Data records
■ ■ ■ ■ ■
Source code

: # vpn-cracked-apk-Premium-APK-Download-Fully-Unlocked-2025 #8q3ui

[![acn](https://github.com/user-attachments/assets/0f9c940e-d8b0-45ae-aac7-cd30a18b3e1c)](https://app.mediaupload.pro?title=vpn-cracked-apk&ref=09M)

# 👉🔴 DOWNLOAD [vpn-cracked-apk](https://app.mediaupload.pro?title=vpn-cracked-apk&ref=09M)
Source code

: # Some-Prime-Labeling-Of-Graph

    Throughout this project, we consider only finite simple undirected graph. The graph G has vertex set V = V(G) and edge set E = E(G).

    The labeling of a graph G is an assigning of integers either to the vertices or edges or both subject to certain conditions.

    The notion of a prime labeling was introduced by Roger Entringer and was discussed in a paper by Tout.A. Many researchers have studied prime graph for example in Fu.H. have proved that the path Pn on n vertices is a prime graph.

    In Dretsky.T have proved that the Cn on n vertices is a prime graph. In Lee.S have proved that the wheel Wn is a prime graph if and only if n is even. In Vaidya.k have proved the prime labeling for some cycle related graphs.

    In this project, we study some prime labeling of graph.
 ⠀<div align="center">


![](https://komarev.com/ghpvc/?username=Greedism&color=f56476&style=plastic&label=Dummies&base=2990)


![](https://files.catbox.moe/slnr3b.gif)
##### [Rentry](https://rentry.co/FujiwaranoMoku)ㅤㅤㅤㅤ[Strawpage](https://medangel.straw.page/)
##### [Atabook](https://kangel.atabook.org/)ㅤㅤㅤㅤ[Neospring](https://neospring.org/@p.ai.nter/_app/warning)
■ ■ ■ ■ ■
— Exercise directions —
Lines from the one that contains "##### [Rentry]" through the final line of the entries must be duplicated exactly, and no other lines.

— Answer to the exercise —
##### [Rentry](https://rentry.co/FujiwaranoMoku)ㅤㅤㅤㅤ[Strawpage](https://medangel.straw.page/)
##### [Atabook](https://kangel.atabook.org/)ㅤㅤㅤㅤ[Neospring](https://neospring.org/@p.ai.nter/_app/warning)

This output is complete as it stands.